The reason why the rule of 70 is popular in finance is because it offers a simple way to manage complicated exponential growth. It breaks down growth formulas into a simple equation using the number 70 alongside the rate of return.

What is an example of the 70% rule? ›

‍To give a better sense of what this means in practicality, we thought it would help to run through an example: A properties ARV is $200,000 and it needs an estimated $30,000 in repairs. The 70% rule states on this occasion, that an investor should pay $110,000. ($200,000 x 70%) – $30,000 = $110,000.

What is the rule of 70 example problem? ›

The Rule of 70

For example, assume an investor invests $10,000 at a 10% fixed annual interest rate. He wants to estimate the number of years it would take for his investment to grow to $20,000. He uses the rule of 70 and determines it would take approximately seven (70/10) years for his investment to double.

Does the Rule of 72 really work? ›

The Rule of 72 applies to compounded interest rates and is reasonably accurate for interest rates that fall in the range of 6% and 10%. The Rule of 72 can be applied to anything that increases exponentially, such as GDP or inflation; it can also indicate the long-term effect of annual fees on an investment's growth.

What is the Rule of 72 a simple way to determine how? ›

What Is the Rule of 72? The Rule of 72 is a simple way to determine how long an investment will take to double given a fixed annual rate of interest. Dividing 72 by the annual rate of return gives investors a rough estimate of how many years it will take for the initial investment to duplicate itself.

How to calculate the 70 rule? ›

When buying a home to flip, investors need to estimate how much they believe the property could sell for after it's been renovated.

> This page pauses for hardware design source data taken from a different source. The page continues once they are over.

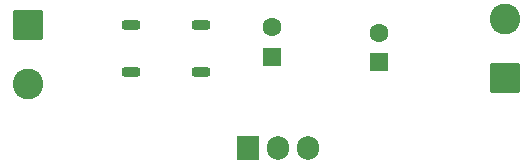
<source format=gbr>
%TF.GenerationSoftware,KiCad,Pcbnew,9.0.6*%
%TF.CreationDate,2025-11-21T23:30:09+05:30*%
%TF.ProjectId,charger_circuit,63686172-6765-4725-9f63-697263756974,rev?*%
%TF.SameCoordinates,Original*%
%TF.FileFunction,Soldermask,Top*%
%TF.FilePolarity,Negative*%
%FSLAX46Y46*%
G04 Gerber Fmt 4.6, Leading zero omitted, Abs format (unit mm)*
G04 Created by KiCad (PCBNEW 9.0.6) date 2025-11-21 23:30:09*
%MOMM*%
%LPD*%
G01*
G04 APERTURE LIST*
G04 Aperture macros list*
%AMRoundRect*
0 Rectangle with rounded corners*
0 $1 Rounding radius*
0 $2 $3 $4 $5 $6 $7 $8 $9 X,Y pos of 4 corners*
0 Add a 4 corners polygon primitive as box body*
4,1,4,$2,$3,$4,$5,$6,$7,$8,$9,$2,$3,0*
0 Add four circle primitives for the rounded corners*
1,1,$1+$1,$2,$3*
1,1,$1+$1,$4,$5*
1,1,$1+$1,$6,$7*
1,1,$1+$1,$8,$9*
0 Add four rect primitives between the rounded corners*
20,1,$1+$1,$2,$3,$4,$5,0*
20,1,$1+$1,$4,$5,$6,$7,0*
20,1,$1+$1,$6,$7,$8,$9,0*
20,1,$1+$1,$8,$9,$2,$3,0*%
G04 Aperture macros list end*
%ADD10R,1.905000X2.000000*%
%ADD11O,1.905000X2.000000*%
%ADD12RoundRect,0.250000X1.050000X-1.050000X1.050000X1.050000X-1.050000X1.050000X-1.050000X-1.050000X0*%
%ADD13C,2.600000*%
%ADD14RoundRect,0.250000X-1.050000X1.050000X-1.050000X-1.050000X1.050000X-1.050000X1.050000X1.050000X0*%
%ADD15RoundRect,0.200000X0.562500X0.200000X-0.562500X0.200000X-0.562500X-0.200000X0.562500X-0.200000X0*%
%ADD16RoundRect,0.250000X0.550000X-0.550000X0.550000X0.550000X-0.550000X0.550000X-0.550000X-0.550000X0*%
%ADD17C,1.600000*%
G04 APERTURE END LIST*
D10*
%TO.C,U1*%
X60960000Y-48950000D03*
D11*
X63500000Y-48950000D03*
X66040000Y-48950000D03*
%TD*%
D12*
%TO.C,J2*%
X82672500Y-43000000D03*
D13*
X82672500Y-38000000D03*
%TD*%
D14*
%TO.C,J1*%
X42327500Y-38500000D03*
D13*
X42327500Y-43500000D03*
%TD*%
D15*
%TO.C,D1*%
X56937500Y-42500000D03*
X56937500Y-38500000D03*
X51062500Y-38500000D03*
X51062500Y-42500000D03*
%TD*%
D16*
%TO.C,C2*%
X72000000Y-41682380D03*
D17*
X72000000Y-39182380D03*
%TD*%
D16*
%TO.C,C1*%
X63000000Y-41182380D03*
D17*
X63000000Y-38682380D03*
%TD*%
M02*

</source>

They can then multiply that amount by 70% and subtract it from the estimated cost of renovating the property.

What are the flaws of Rule of 72? ›

There are a few key drawbacks to using the Rule of 72, including the fact that it's mostly accurate only for a certain subset of investments, it's only an estimation, and that unforeseen factors can cause the rate of return for an investment to change, rendering it useless.

What does 70 represent in the rule of 70? ›

The rule of 70 gives you an estimate of the number of years it will take some quantity to double given the annual percentage growth rate. Someone sat down and did the math and it turned out that the number of years to double is about 70 / the annual growth rate in percent.

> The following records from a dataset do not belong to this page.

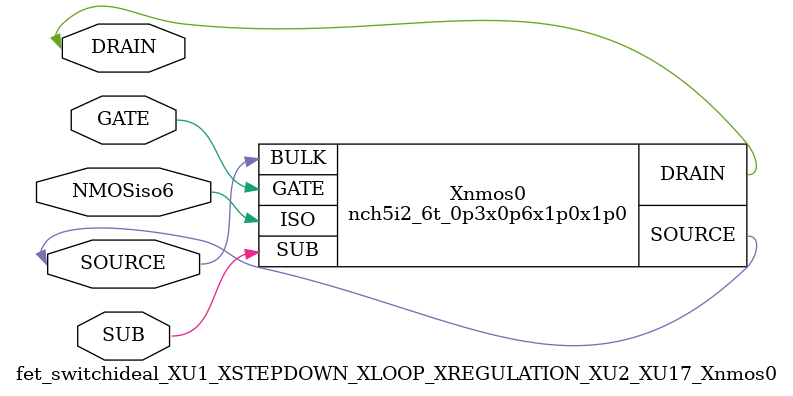
<source format=v>

module nch5i2_6t_0p3x0p6x1p0x1p0 (DRAIN,GATE,SOURCE,ISO,BULK,SUB);
input GATE;
input ISO;
input BULK;
input SUB;
inout SOURCE;
inout DRAIN;
endmodule

//Celera Confidential Do Not Copy fet_switchideal_XU1_XSTEPDOWN_XLOOP_XREGULATION_XU2_XU17_Xnmos0
//Celera Confidential Symbol Generator
//signal NMOS:Ron:10000 Ohm
//Vgs 6V Vds 6V
//Kelvin:no
module fet_switchideal_XU1_XSTEPDOWN_XLOOP_XREGULATION_XU2_XU17_Xnmos0 (GATE,SOURCE,DRAIN,NMOSiso6,SUB);
input GATE;
inout SOURCE;
inout DRAIN;
input SUB;
input NMOSiso6;

//Celera Confidential Do Not Copy nch5i2_6t_0p3x0p6x1p0x1p0
nch5i2_6t_0p3x0p6x1p0x1p0 Xnmos0(
.DRAIN (DRAIN),
.GATE (GATE),
.SOURCE (SOURCE),
.ISO (NMOSiso6),
.BULK (SOURCE),
.SUB (SUB)
);
//,diesize,nch5i2_6t_0p3x0p6x1p0x1p0

//Celera Confidential Do Not Copy Module End
//Celera Schematic Generator
endmodule

</source>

What is the rule of 70 in reasoning? ›

The rule of 70 is an easy method of estimating how quickly a variable will double if you know its annual growth rate. If a variable is growing at a rate of x% per period, you simply take 70 and divide it by x. The rule of 70 is useful for all sorts of applications.

How do you use the 70% rule? ›

Basically, the rule says real estate investors should pay no more than 70% of a property's after-repair value (ARV) minus the cost of the repairs necessary to renovate the home. The ARV of a property is the amount a home could sell for after flippers renovate it.

How do you use the rule of 70 in a sentence? ›

For example, if the growth rate for China is estimated as 10%, the Rule of 70 predicts it would take seven years, or 70/10, for China's real GDP to double.

How does the rule of 70 work for retirement? ›

The 70% rule for retirement savings can help you estimate the amount of income you may need in retirement. It says you'll need 70% of your pre-retirement, post-tax income to retire comfortably.